QUANTUM IMPACT

FUNDAMENTAL RESEARCH

Alan Jamison

ALAN JAMISON Assistant Professor, Physics and Astronomy, IQC

MAKING MOLECULES BEHAVE AT THE QUANTUM LEVEL

Alan Jamison likes looking at what happens when individuals become groups. Do behaviours change? Or do the groups act as expected? He examines these questions in his lab where he sticks laser-cooled atoms together to create molecules. It’s a frigid temperature — around 100 nanoKelvin cold — one billion times colder than Antarctica in winter.

“Atoms are easier to observe and to control at low temperatures,” Jamison said. “Once we group them together into molecules, our goal is to get them to behave.” When you make atoms ultracold, you can make precise measurements.

We’ve seen applications of these cold atoms in things like atomic clocks and GPS. Cooling molecules is still a new field of research with only ten years of work behind it.

“It’s an early stage of research,” Jamison said. His curiosity about the field was born from a love of fundamental research and laboratory work, especially with questions that stymy researchers theoretically, where only experiments can solve it.

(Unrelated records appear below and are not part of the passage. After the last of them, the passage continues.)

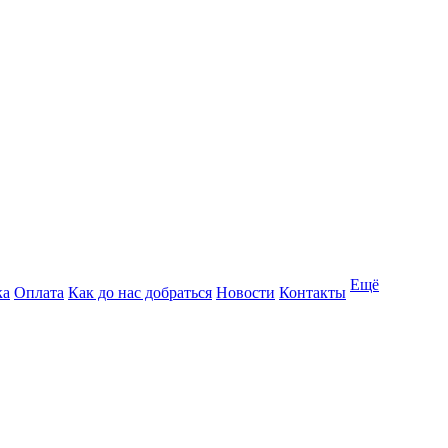
Ещё
ка
Оплата
Как до нас добраться
Новости
Контакты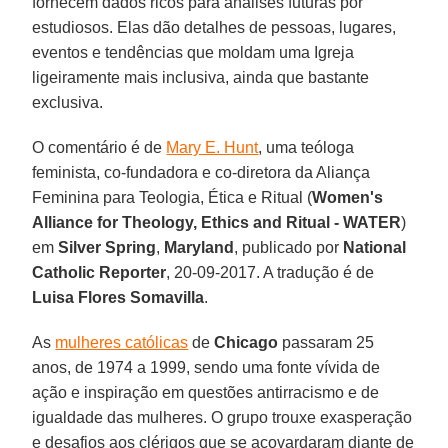
fornecem dados ricos para análises futuras por
estudiosos. Elas dão detalhes de pessoas, lugares,
eventos e tendências que moldam uma Igreja
ligeiramente mais inclusiva, ainda que bastante
exclusiva.
O comentário é de
Mary E. Hunt
, uma teóloga
feminista, co-fundadora e co-diretora da Aliança
Feminina para Teologia, Ética e Ritual (
Women's
Alliance for Theology, Ethics and Ritual - WATER
)
em
Silver Spring
,
Maryland
, publicado por
National
Catholic Reporter
, 20-09-2017. A tradução é de
Luisa Flores Somavilla
.
As
mulheres católicas
de
Chicago
passaram 25
anos, de 1974 a 1999, sendo uma fonte vívida de
ação e inspiração em questões antirracismo e de
igualdade das mulheres. O grupo trouxe exasperação
e desafios aos clérigos que se acovardaram diante de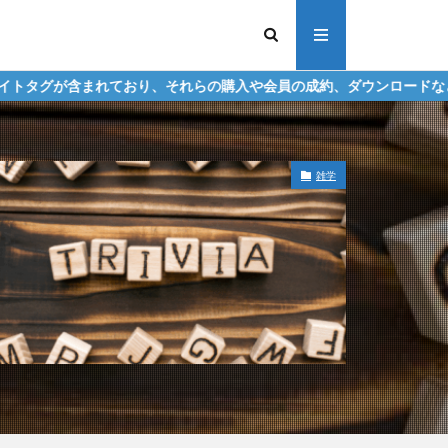
おり、それらの購入や会員の成約、ダウンロードなどからの収益化を行
雑学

In his spare time, Jamison is collaborating with an economist. He’s expanding his research on atoms and molecules to look at how people react in individual versus group settings. Does human behaviour mimic the systems of many quantum particles? Jamison doesn’t have the answers yet, but like his experimental research, he doesn’t plan on hitting pause on the questions.

“It’s a lot of fun,” he said. “We are seeing new technologies developing as we conduct research.”

Vern Paulsen

VERN PAULSEN Professor, Pure Mathematics, IQC

PURE MATHEMATICS TAKES A SEAT AT THE QUANTUM TABLE

Vern Paulsen, a pure mathematics professor who spent his formidable career focused on operator algebras, became interested in quantum information in the early 2000s.

“People studying quantum mechanics began asking me questions that were very intriguing,” he said.

Theoretical math, he realized, helps researchers understand quantum effects, like entanglement. It can also help researchers design suitable experiments to find quantum solutions using models not yet explored.

He came to IQC in 2015 as his research expanded to exploring abstract quantum channels — communication channels which can transmit quantum information. Today, he teaches functional analysis methods for quantum information to graduate students to help them better understand how to use mathematical models in their research. “All [quantum] labs are trying to discover answers,” he said. “Mathematical models show us what is possible. So, theoreticians and experimentalists need to work together.”

While Paulsen is preparing to retire from academia in 2022, he calls his stay at IQC the capstone to his lifework. “Uncovering the possibilities of how math can guide the experimental process is truly exciting.”

He may be stepping back from teaching, but he anxiously awaits to see how the next generation of quantum researchers will continue to uncover the power of quantum.